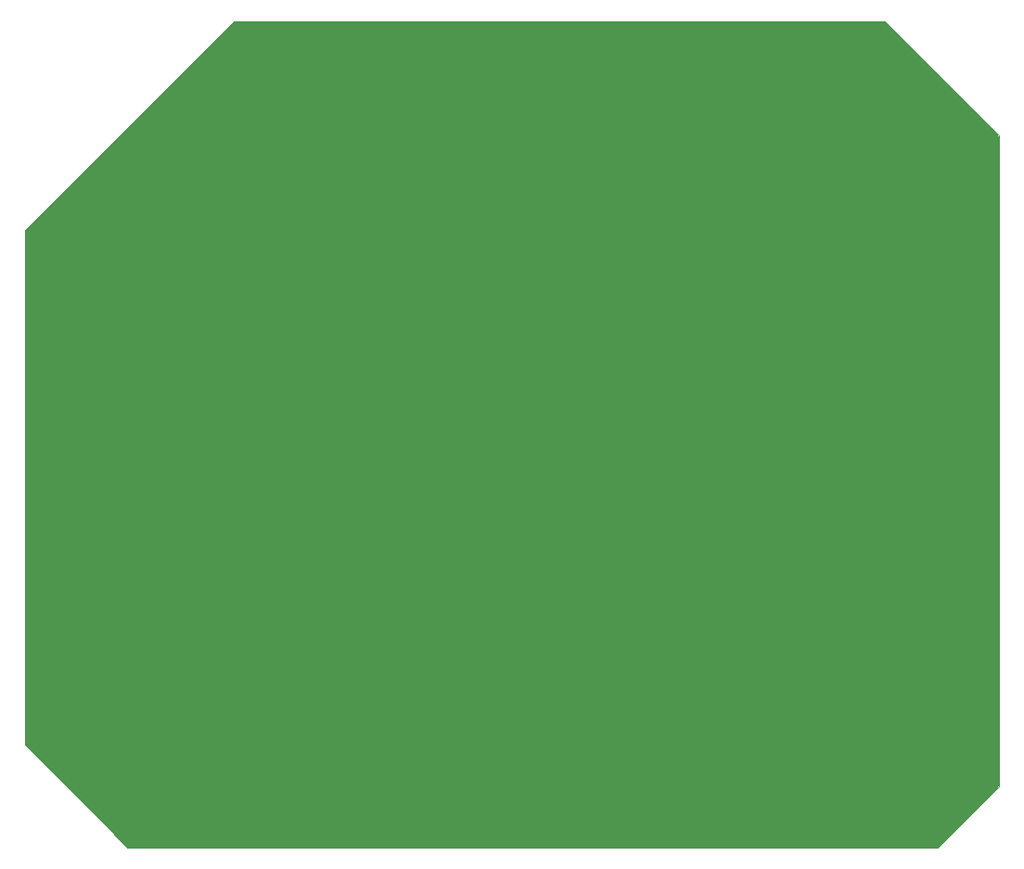
<source format=gbr>
G04 #@! TF.FileFunction,Profile,NP*
%FSLAX46Y46*%
G04 Gerber Fmt 4.6, Leading zero omitted, Abs format (unit mm)*
G04 Created by KiCad (PCBNEW 4.0.1-3.201512161002+6197~38~ubuntu14.04.1-stable) date Qui 28 Jan 2016 15:35:45 BRST*
%MOMM*%
G01*
G04 APERTURE LIST*
%ADD10C,0.100000*%
%ADD11C,0.254000*%
G04 APERTURE END LIST*
D10*
X7239000Y14478000D02*
X7239000Y15494000D01*
X16637000Y5080000D02*
X7239000Y14478000D01*
X90551000Y5080000D02*
X91567000Y6096000D01*
X16637000Y5080000D02*
X90551000Y5080000D01*
X7239000Y61468000D02*
X26289000Y80518000D01*
X7239000Y15494000D02*
X7239000Y61468000D01*
X7239000Y15240000D02*
X7239000Y15494000D01*
X85725000Y80518000D02*
X26289000Y80518000D01*
X96139000Y70104000D02*
X85725000Y80518000D01*
X96139000Y10668000D02*
X96139000Y70104000D01*
X91567000Y6096000D02*
X96139000Y10668000D01*
D11*
G36*
X96012000Y70051394D02*
X96012000Y10720606D01*
X90498394Y5207000D01*
X16689606Y5207000D01*
X7366000Y14530606D01*
X7366000Y61415394D01*
X26341606Y80391000D01*
X85672394Y80391000D01*
X96012000Y70051394D01*
X96012000Y70051394D01*
G37*
X96012000Y70051394D02*
X96012000Y10720606D01*
X90498394Y5207000D01*
X16689606Y5207000D01*
X7366000Y14530606D01*
X7366000Y61415394D01*
X26341606Y80391000D01*
X85672394Y80391000D01*
X96012000Y70051394D01*
M02*

</source>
# # # # # # #
_Exercise description_.
Restate all of the material word for word, leaving every picture out.

_Solution_.
<source format=gbr>
G04 #@! TF.FileFunction,Profile,NP*
%FSLAX46Y46*%
G04 Gerber Fmt 4.6, Leading zero omitted, Abs format (unit mm)*
G04 Created by KiCad (PCBNEW 4.0.1-3.201512161002+6197~38~ubuntu14.04.1-stable) date Qui 28 Jan 2016 15:35:45 BRST*
%MOMM*%
G01*
G04 APERTURE LIST*
%ADD10C,0.100000*%
%ADD11C,0.254000*%
G04 APERTURE END LIST*
D10*
X7239000Y14478000D02*
X7239000Y15494000D01*
X16637000Y5080000D02*
X7239000Y14478000D01*
X90551000Y5080000D02*
X91567000Y6096000D01*
X16637000Y5080000D02*
X90551000Y5080000D01*
X7239000Y61468000D02*
X26289000Y80518000D01*
X7239000Y15494000D02*
X7239000Y61468000D01*
X7239000Y15240000D02*
X7239000Y15494000D01*
X85725000Y80518000D02*
X26289000Y80518000D01*
X96139000Y70104000D02*
X85725000Y80518000D01*
X96139000Y10668000D02*
X96139000Y70104000D01*
X91567000Y6096000D02*
X96139000Y10668000D01*
D11*
G36*
X96012000Y70051394D02*
X96012000Y10720606D01*
X90498394Y5207000D01*
X16689606Y5207000D01*
X7366000Y14530606D01*
X7366000Y61415394D01*
X26341606Y80391000D01*
X85672394Y80391000D01*
X96012000Y70051394D01*
X96012000Y70051394D01*
G37*
X96012000Y70051394D02*
X96012000Y10720606D01*
X90498394Y5207000D01*
X16689606Y5207000D01*
X7366000Y14530606D01*
X7366000Y61415394D01*
X26341606Y80391000D01*
X85672394Y80391000D01*
X96012000Y70051394D01*
M02*

</source>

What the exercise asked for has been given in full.